Selected passage:
..........

Insights by Goldie
“Real” raw California almonds are “outlawed.” That’s the nutty truth!

Sound Consumer | October 2007

by Goldie Caughlan
Quality Standards Specialist

Little Alice, wandering in Wonderland, said things were “curioser and curioser.” That’s my reaction to how raw almonds came to be outlawed, replaced by imposters — so-called pasteurized nuts — but not labeled “pasteurized.”

At PCC we won’t accept the status quo and we hope you won’t either, even if you personally may not care whether the nuts you eat are raw. The issues at stake are fairness, transparency, consumer choice and truth in labeling.

I’ve spent a fair amount of time reading the Web site of the Almond Board of California (ABC), studying its role as a federal marketing board and seeing that it has tremendous power to impact directly the livelihood of commercial almond growers in California, organic and non-organic.

almonds

It is not surprising that the ABC was concerned about how its image would be affected by the public perception of the safety of raw California almonds, after just two outbreaks of salmonella food poisoning.

..........

Human body keypoint data:
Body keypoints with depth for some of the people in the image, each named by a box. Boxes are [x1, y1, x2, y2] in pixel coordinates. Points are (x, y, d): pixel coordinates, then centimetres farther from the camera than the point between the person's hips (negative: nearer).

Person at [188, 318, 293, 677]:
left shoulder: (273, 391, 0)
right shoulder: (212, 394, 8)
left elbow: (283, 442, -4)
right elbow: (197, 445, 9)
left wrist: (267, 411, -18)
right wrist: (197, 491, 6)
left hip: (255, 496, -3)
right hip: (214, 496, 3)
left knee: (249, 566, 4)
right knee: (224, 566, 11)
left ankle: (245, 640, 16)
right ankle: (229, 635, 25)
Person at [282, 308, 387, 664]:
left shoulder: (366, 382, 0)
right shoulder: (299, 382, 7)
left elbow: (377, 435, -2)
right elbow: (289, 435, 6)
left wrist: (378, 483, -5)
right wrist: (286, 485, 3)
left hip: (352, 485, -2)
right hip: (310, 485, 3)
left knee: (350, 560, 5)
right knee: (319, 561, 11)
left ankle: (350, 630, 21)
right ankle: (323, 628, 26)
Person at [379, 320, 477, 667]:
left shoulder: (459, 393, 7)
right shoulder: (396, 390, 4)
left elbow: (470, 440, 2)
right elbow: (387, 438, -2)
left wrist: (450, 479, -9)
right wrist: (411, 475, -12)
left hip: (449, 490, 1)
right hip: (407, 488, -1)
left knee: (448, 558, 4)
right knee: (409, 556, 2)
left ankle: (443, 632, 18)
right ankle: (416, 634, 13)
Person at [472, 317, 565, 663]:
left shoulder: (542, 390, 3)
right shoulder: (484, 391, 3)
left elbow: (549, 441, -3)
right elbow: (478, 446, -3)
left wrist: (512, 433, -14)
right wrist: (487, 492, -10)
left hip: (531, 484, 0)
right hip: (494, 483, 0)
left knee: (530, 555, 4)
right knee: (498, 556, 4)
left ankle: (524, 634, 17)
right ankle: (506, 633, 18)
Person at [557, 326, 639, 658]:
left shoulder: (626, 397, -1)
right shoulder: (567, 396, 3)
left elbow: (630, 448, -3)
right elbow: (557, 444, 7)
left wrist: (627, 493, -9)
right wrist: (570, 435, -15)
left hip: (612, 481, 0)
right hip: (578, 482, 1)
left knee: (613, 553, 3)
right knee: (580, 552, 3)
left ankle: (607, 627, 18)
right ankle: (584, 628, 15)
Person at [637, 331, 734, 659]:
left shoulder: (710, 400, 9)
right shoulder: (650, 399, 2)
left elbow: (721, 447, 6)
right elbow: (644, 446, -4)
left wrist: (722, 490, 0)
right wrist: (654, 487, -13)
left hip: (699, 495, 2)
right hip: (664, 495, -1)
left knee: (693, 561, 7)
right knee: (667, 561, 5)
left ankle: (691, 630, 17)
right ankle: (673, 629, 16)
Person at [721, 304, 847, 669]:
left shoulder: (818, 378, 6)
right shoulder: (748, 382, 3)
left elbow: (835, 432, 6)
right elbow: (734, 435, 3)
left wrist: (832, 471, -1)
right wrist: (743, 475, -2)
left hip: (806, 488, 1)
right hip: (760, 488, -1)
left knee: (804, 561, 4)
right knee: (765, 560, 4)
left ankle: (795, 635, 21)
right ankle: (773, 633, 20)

..........

Problems to work on:
1. From the almond article, pull out the passage starting at "Sound Consumer |" and ending at "organic and non-organic.".
2. Rewrite more briefly the paragraph of the almond article that begins "At PCC we won’t accept the status quo," keeping its main facts.

Responses per task:
1.
Sound Consumer | October 2007

by Goldie Caughlan
Quality Standards Specialist

Little Alice, wandering in Wonderland, said things were “curioser and curioser.” That’s my reaction to how raw almonds came to be outlawed, replaced by imposters — so-called pasteurized nuts — but not labeled “pasteurized.”

At PCC we won’t accept the status quo and we hope you won’t either, even if you personally may not care whether the nuts you eat are raw. The issues at stake are fairness, transparency, consumer choice and truth in labeling.

I’ve spent a fair amount of time reading the Web site of the Almond Board of California (ABC), studying its role as a federal marketing board and seeing that it has tremendous power to impact directly the livelihood of commercial almond growers in California, organic and non-organic.

2. PCC rejects the status quo and hopes readers will too, even those who don’t care whether their nuts are raw. The issues at stake are fairness, transparency, consumer choice and truth in labeling.